The makers of "Drive Angry" set out with intention of creating a cult movie.  Nope.  It didn't work for "Snakes on a Plane", either.  Here's the only good part in that entire movie -




There, now you don't need to see the rest of it.  Wait a second, here's the edited-for-TV version of that same scene.  Even better -




What the hell does this have to do with "Drive Angry"?  Just killing time. I guess.

I really wanted to like this movie, but didn't.  It left me feeling "meh".  Nicholas Cage plays a badass monkey fighter who escapes from hell to save his baby granddaughter from a Satanic cult leader, who plans on sacrificing her on the night of a full moon so that hell will "walk the earth", all the while being pursued by an agent from hell known as the Accountant.  Oh, that old story.

No, it's not like "Ghost Rider".  Stop it.

So it's a chase movie.  Awesome, I love a good chase movie.  There's a cool 1969 Dodge Charger in it.  Sweet.  It's a cliche to put one of those in a chase movie nowadays, but sweet

Cage's character is named John Milton.  Heh, heh, I get it. 

There are plenty of classic Southern rock songs in the soundtrack.  Another chase movie cliche. 

Does Cage have a funky toupee - I mean, hairstyle?  Check. 

There's plenty of  b-movie sex and violence, none of it original or impactful in any way (there's even a scene where a character participates in a gunfight while having sex - done far better in "Desperado" and "Shoot-Em-Up").

There are car stunts and chases, none of them particularly memorable or original.  You'd think a movie called "Drive Angry" would have at least one outstanding moment of automobile mayhem.  Nope.

Swearing?  You bet your Monday to Friday ass there is, none of it well-written.  It's like someone who swears a lot just because they have low vocabulary skills.  Sounds lazy.

Are there crappy special effects sequences that look even crappier when viewed in 3-D?  Checkedy check.  Way too many of those.

And how is the overall 3-D, you may ask?  Good quality.  There are some great 3-D shots sprinkled here and there, and it adds to the movie a tiny bit.  I just wish it had been used for a better movie.

The cast doesn't do a bad job, considering what they have to work with.  Nicholas Cage is fine.  He gets a couple of nice badass moments, but his character is a cliche.  Amber Heard (blonde helper monkey) is the eye candy and her character is annoying for most of the film, but she still comes across as strangely likable.  Billy Burke, as the cult leader Jonah King, is appropriately slimy and scumbaggish.  Heck, David Morse and legendary b-movie actor Tom Atkins even show up to collect their paychecks.

But the real standout in the cast is William Fichtner as the Accountant.  He steals the show in almost every scene he's in, and captures some of the maniacal spirit that the rest of this movie desperately needed.  It's almost worth seeking this out just to see his performance.  Almost.

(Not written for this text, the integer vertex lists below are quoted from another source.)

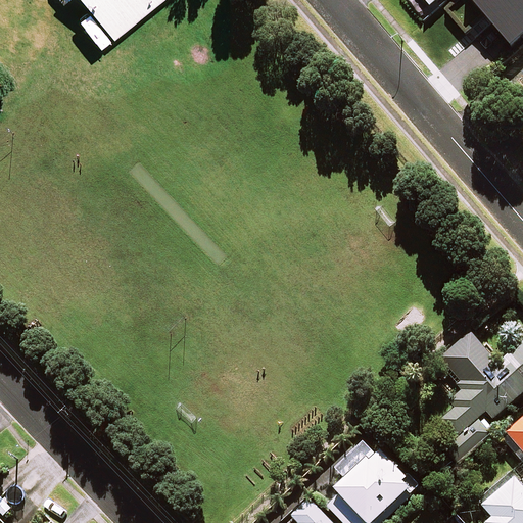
[(82,0),(116,41),(165,0),(82,0)]
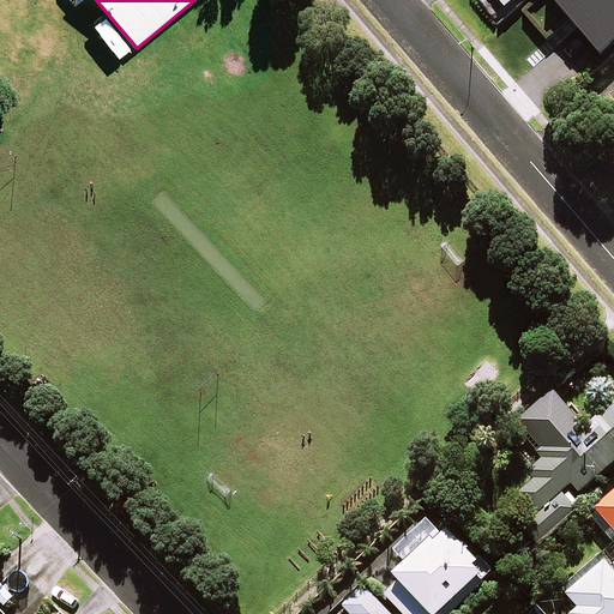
[(613,0),(554,0),(600,55),(613,43),(613,0)]
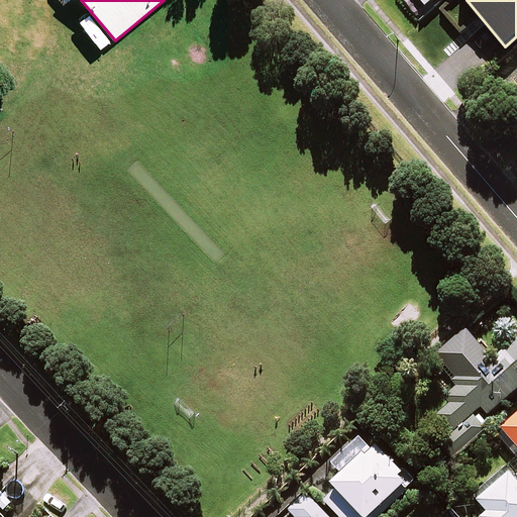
[(516,390),(516,341),(495,362),(468,330),(436,357),(459,386),(446,397),(452,404),(427,425),(455,458),(491,428),(477,412),(484,406),(490,413),(516,390)]
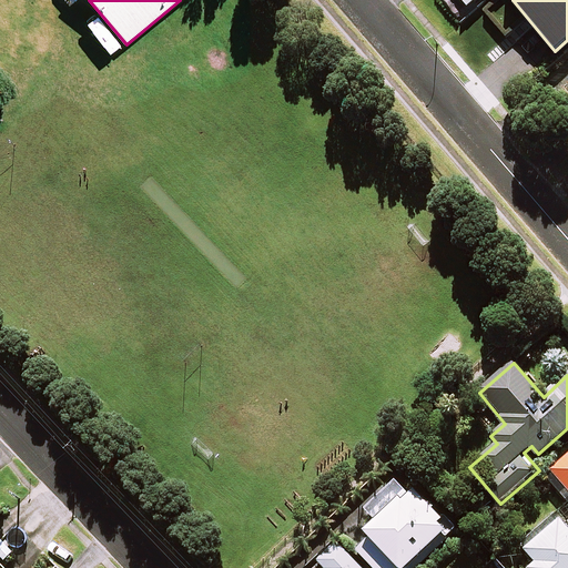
[(567,457),(553,472),(567,488),(567,457)]
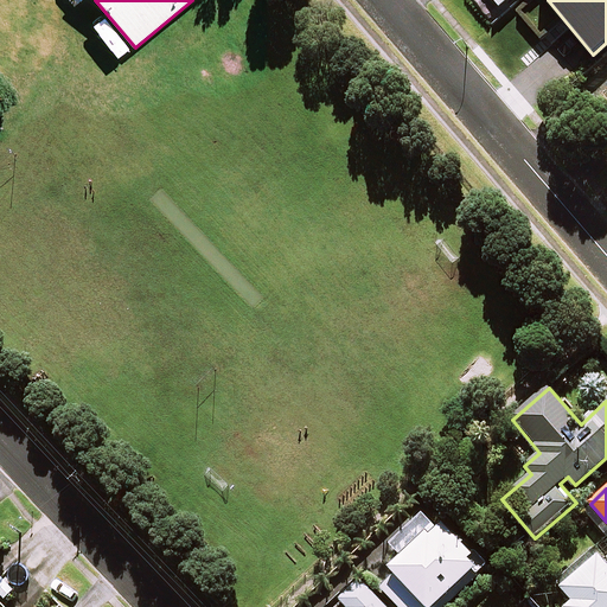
[(383,589),(401,606),(446,606),(487,567),(447,525),(441,530),(426,515),(395,545),(406,556),(394,568),(398,574),(383,589)]
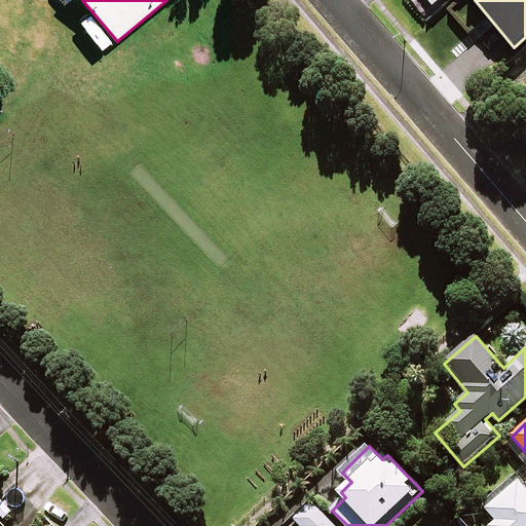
[(525,525),(525,489),(516,479),(485,505),(496,520),(489,525),(525,525)]
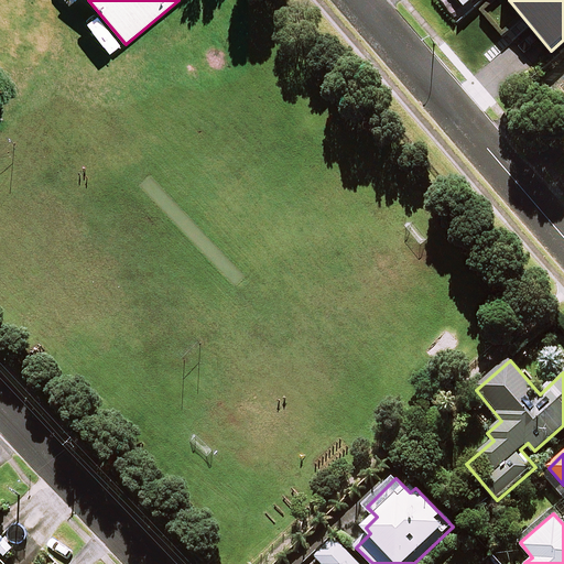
[(359,563),(337,540),(317,557),(323,563),(359,563)]
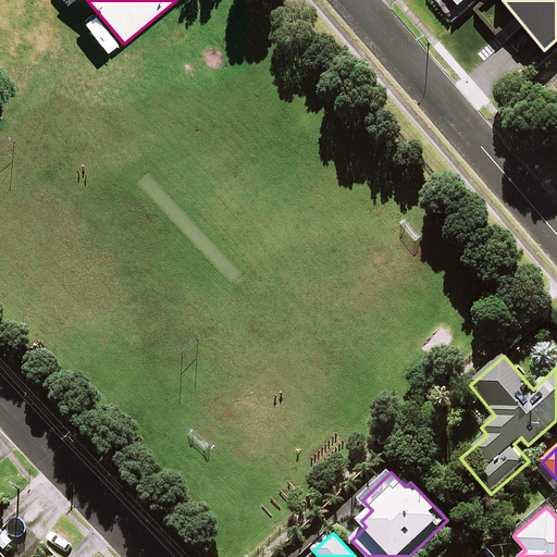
All buildings are outlined.
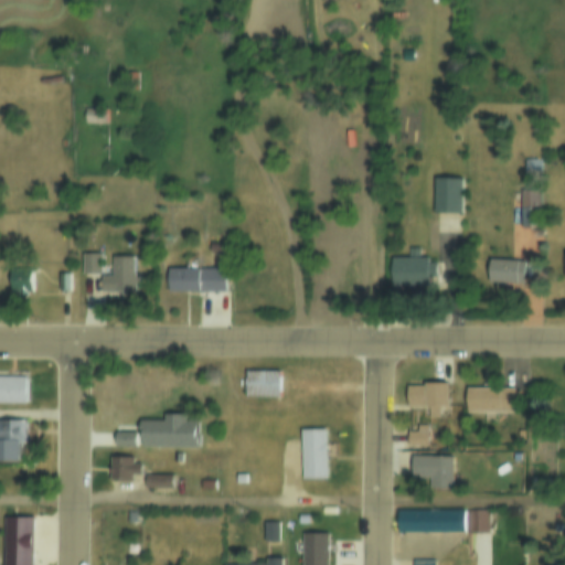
[(402,46),(413,46),(413,57),(402,57),(402,46)]
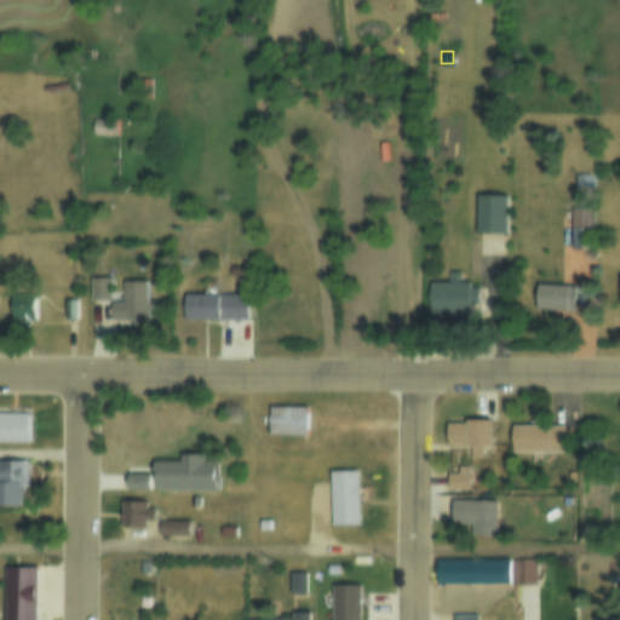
[(136,84),(148,84),(148,98),(136,98),(136,84)]
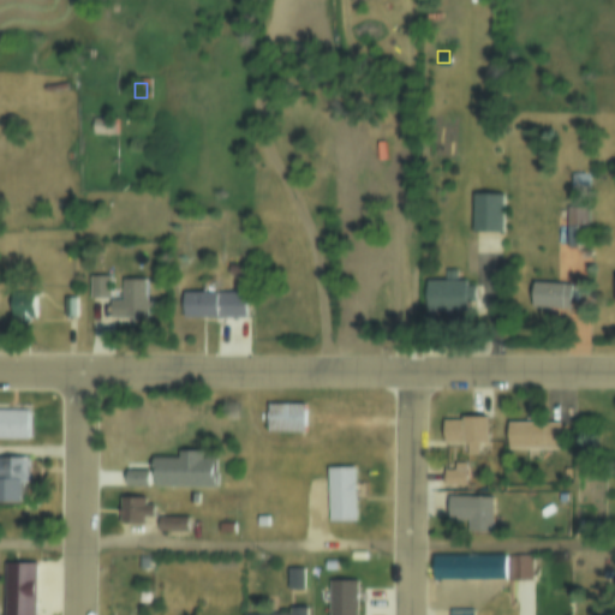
[(90,121),(103,121),(103,137),(90,137),(90,121)]
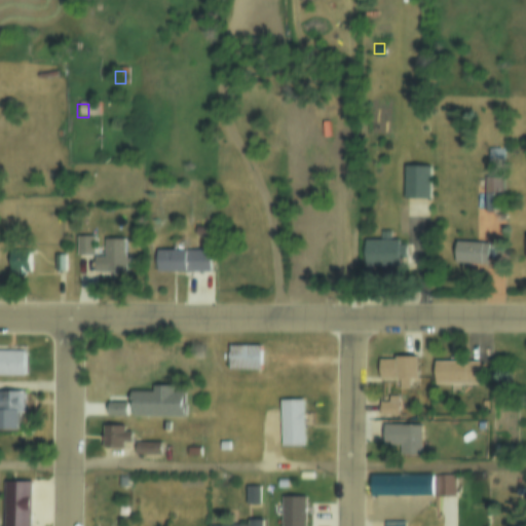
[(486,145),(501,145),(501,159),(486,159),(486,145)]
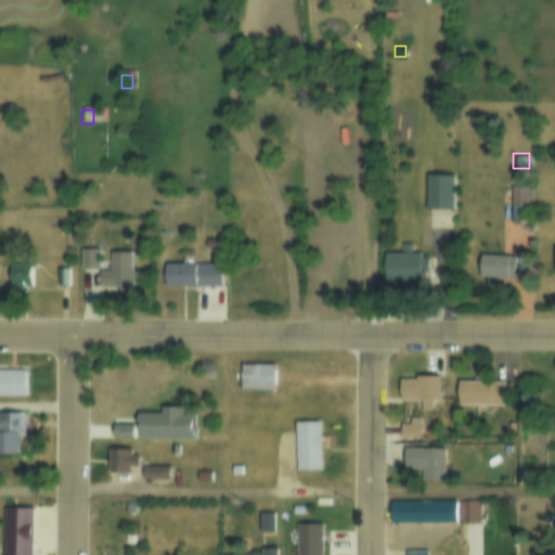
[(426,172),(451,172),(451,207),(426,207),(426,172)]
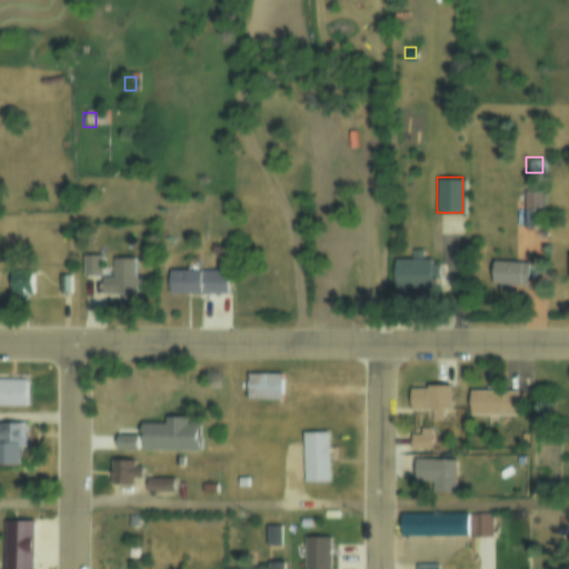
[(523,190),(542,190),(542,228),(523,228),(523,190)]
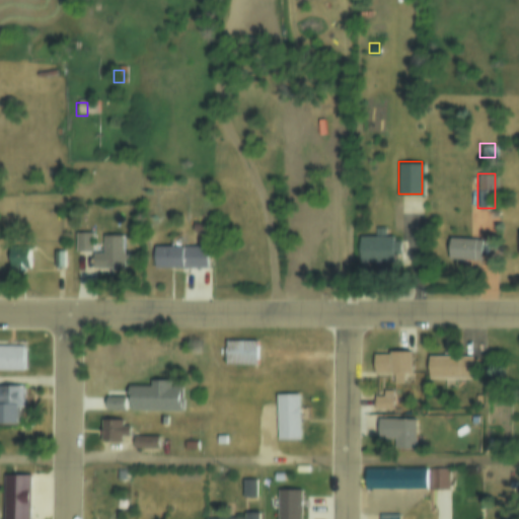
[(374,224),(384,224),(384,234),(392,234),(392,239),(398,239),(398,256),(392,256),(392,263),(359,263),(358,235),(374,234),(374,224)]
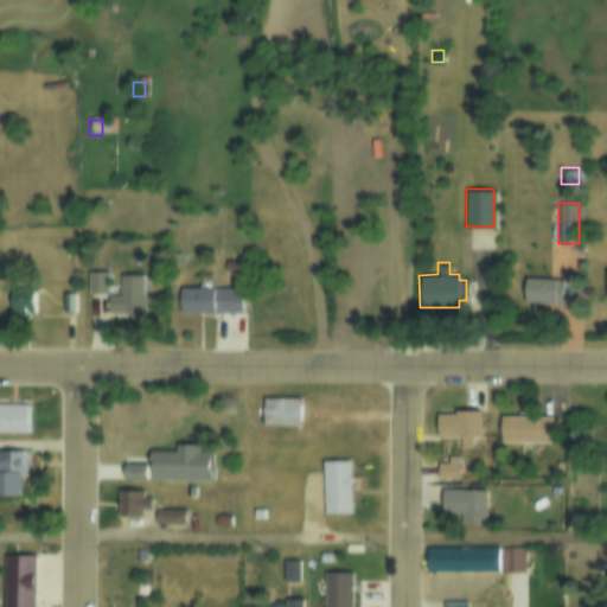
[(525,278),(561,280),(560,305),(523,302),(525,278)]
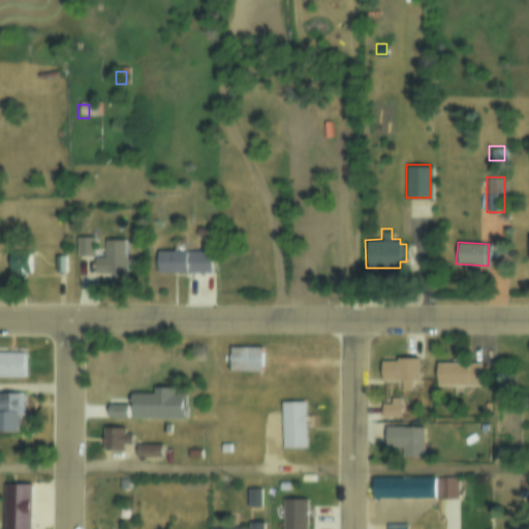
[(75,243),(91,243),(91,260),(75,260),(75,243)]
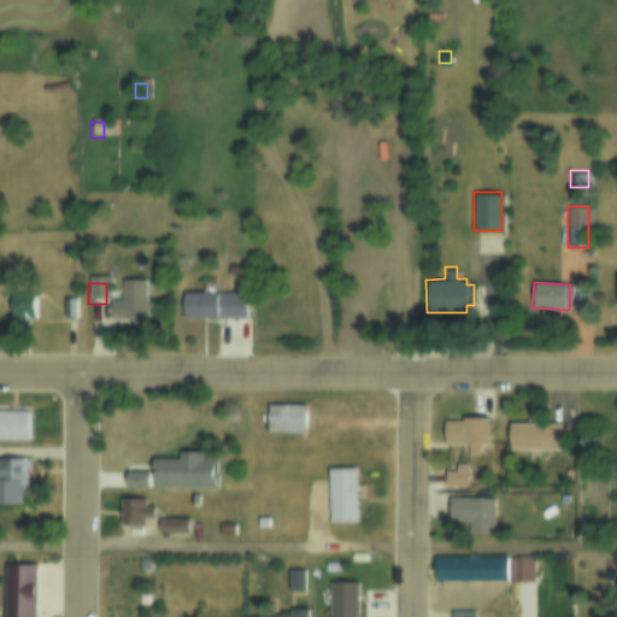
[(109,306),(119,306),(119,287),(144,287),(144,324),(109,324),(109,306)]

Director Patrick Lussier and scripter Todd Farmer also made the 3-D remake of "My Bloody Valentine", which would have been completely lame without the gimmick of 3-D.  "Drive Angry" is a better movie than "Valentine".  But not by much.  All the ingredients were here for a punk rock night at the movies, but what we're left with is elevator muzak.  With a decent guitar solo by the Accountant.

This movie just fell flat for me at every critical juncture.  The filmmakers tried to make a cult film, but there's nothing much here for an audience to hold onto.  It's a wannabe.  Time will tell if I'm wrong about this, but we'll see.  Time to go watch "Vanishing Point" again. . .

You want a cult movie?  Here's yer cult movie.  It's been screening at plenty of film festivals over the last year or so, it already has a cult following, and will be in theaters next month.  Stop me if you've heard this before - a car tire comes to life, develops telekinetic powers, then obsesses over and stalks a beautiful woman.  In other words, it's totally in my wheelhouse -




Wheelhouse.  Ha, ha.

1 comment:

  1. Dude.

    I saw the description of Rubber on On Demand and almost watched it just for that reason. Now that it has a plug, I will have to convince my wife that we should watch it.

    Somehow not surprised about Drive Angry... but glad to hear that my suspicions were correct.